Do you currently handle push notification in this way with ignition?

Yes. Though, Gotify only has an android app I believe. If you need to use iPhone/ios, you may need to look at a service such as Pushover or Pushbullet.

2 Likes

Thanks Ishirley
Did you insall Gotify in local machine (win os) ?
Did Gotify support multiple client push as each client has to get different tokken?

@kgamble,
I use https://pushover.net/ and it just work. on mobile and even desktop notification. No subscription. I guess https://pushed.co/ should work as well.

1 Like

It works no differently than the cloud push notification services. Each user gets an ID which you can easily store in the user’s table. Then you just loop through the column in the table for whatever users you need to send to and send the message to each user. I installed the Gotify server on Linux in a container. Again, though, I think Gotify only has an android app to receive the notification. You’ll need to check if they have an iOS app. If not, you’ll need to do the same process with either pushover or Pushbullet, or etc.

1 Like

I’ll definitely be trying these as well as the ones @lshirley mentioned. I didn’t know there were general push notification services like this!

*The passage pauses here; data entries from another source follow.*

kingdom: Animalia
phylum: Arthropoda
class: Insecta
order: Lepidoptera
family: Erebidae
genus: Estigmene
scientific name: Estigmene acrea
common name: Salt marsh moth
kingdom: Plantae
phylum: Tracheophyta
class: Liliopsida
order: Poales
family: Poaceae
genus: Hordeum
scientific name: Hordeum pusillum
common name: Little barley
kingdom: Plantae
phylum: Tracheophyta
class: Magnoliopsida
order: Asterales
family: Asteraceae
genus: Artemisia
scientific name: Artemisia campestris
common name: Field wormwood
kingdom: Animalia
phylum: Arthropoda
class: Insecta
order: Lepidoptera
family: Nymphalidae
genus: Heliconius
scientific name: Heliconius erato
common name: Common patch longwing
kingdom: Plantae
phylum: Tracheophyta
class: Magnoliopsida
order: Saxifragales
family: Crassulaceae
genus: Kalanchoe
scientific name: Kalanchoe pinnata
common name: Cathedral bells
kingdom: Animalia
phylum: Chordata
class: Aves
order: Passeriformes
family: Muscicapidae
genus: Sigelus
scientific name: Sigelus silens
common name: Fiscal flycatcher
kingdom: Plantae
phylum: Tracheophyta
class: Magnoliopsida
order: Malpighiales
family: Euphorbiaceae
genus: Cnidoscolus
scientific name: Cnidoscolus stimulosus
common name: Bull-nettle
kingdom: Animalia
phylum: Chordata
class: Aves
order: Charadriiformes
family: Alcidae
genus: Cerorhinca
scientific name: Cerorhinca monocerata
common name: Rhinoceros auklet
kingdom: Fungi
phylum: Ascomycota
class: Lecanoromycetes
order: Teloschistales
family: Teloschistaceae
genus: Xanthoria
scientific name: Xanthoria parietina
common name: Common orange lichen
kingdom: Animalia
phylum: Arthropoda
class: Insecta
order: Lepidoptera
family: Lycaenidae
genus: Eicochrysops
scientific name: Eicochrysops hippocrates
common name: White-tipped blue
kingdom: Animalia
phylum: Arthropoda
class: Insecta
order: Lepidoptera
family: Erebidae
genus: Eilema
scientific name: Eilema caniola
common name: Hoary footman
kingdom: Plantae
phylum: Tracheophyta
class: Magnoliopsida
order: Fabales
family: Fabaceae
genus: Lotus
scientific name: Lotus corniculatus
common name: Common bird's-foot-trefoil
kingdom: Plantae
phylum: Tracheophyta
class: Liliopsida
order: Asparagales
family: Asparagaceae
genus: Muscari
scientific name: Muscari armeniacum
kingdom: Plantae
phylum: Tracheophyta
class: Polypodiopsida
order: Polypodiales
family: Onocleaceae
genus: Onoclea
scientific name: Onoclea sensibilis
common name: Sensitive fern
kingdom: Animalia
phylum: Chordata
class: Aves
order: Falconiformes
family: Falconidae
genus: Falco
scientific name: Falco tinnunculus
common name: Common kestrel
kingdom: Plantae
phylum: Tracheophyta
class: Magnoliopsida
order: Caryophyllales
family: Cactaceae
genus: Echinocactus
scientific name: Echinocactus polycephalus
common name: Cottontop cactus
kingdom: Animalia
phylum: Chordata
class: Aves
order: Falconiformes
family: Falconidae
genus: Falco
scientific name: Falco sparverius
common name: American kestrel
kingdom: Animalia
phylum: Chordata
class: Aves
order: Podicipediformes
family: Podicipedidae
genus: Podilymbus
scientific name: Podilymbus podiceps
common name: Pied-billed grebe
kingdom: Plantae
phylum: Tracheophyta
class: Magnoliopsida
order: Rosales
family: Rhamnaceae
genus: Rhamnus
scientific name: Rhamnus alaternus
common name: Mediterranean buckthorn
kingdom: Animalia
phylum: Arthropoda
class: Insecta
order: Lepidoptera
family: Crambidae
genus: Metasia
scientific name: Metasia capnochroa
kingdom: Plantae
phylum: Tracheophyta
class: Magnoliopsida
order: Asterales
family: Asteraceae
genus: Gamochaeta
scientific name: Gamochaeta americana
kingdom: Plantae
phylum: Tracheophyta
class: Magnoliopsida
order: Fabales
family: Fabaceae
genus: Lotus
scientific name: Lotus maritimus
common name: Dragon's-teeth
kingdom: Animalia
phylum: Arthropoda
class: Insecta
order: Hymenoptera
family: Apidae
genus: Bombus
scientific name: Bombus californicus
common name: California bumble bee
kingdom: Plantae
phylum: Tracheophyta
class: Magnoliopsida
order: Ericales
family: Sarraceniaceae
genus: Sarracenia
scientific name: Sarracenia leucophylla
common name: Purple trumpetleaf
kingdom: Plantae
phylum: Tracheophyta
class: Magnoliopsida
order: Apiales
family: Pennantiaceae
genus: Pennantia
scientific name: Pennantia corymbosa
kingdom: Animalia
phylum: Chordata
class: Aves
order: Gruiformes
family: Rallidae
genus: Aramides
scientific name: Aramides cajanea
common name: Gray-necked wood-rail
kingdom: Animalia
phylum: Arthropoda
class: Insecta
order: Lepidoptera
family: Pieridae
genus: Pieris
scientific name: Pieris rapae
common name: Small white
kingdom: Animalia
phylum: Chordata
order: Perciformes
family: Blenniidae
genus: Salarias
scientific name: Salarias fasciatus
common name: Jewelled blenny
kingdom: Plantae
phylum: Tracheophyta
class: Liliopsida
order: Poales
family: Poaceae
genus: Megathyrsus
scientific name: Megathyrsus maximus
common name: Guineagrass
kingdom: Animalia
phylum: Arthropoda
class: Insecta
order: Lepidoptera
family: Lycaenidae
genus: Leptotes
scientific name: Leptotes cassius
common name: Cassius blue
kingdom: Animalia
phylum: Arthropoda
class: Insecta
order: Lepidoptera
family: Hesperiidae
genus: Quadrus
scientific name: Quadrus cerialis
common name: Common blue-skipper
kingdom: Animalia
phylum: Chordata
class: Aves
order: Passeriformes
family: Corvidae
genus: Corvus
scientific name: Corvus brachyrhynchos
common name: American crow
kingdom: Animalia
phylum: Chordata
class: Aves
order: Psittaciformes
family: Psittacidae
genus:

collection for PUshNotification provider

Link

Hi Ishirley,
i setuped Gotify on the same machine which ignition run. I am able to get Pushnotification in chrome which in local machine.
I have different client configured in Gotify , How i can get a push notification on other clients ? Only one client which in same machine able to get notification.
How i can run other client on different PC which had chrome.

import system
contentType ="application/json"
url="http://localhost:80/message?token=AcdO9Gobov0dB7r" 
json={
    "message": "First Test ",
    "priority": 1,
    "title": "Gotify Test 1"
}
postData = system.util.jsonEncode(json)
result=system.net.httpPost(url,contentType,postData)
1 Like

Good morning. I know this is an old post. but would you be willing to share how you do the push notification? I have ignition and want to push critical alarms to the users.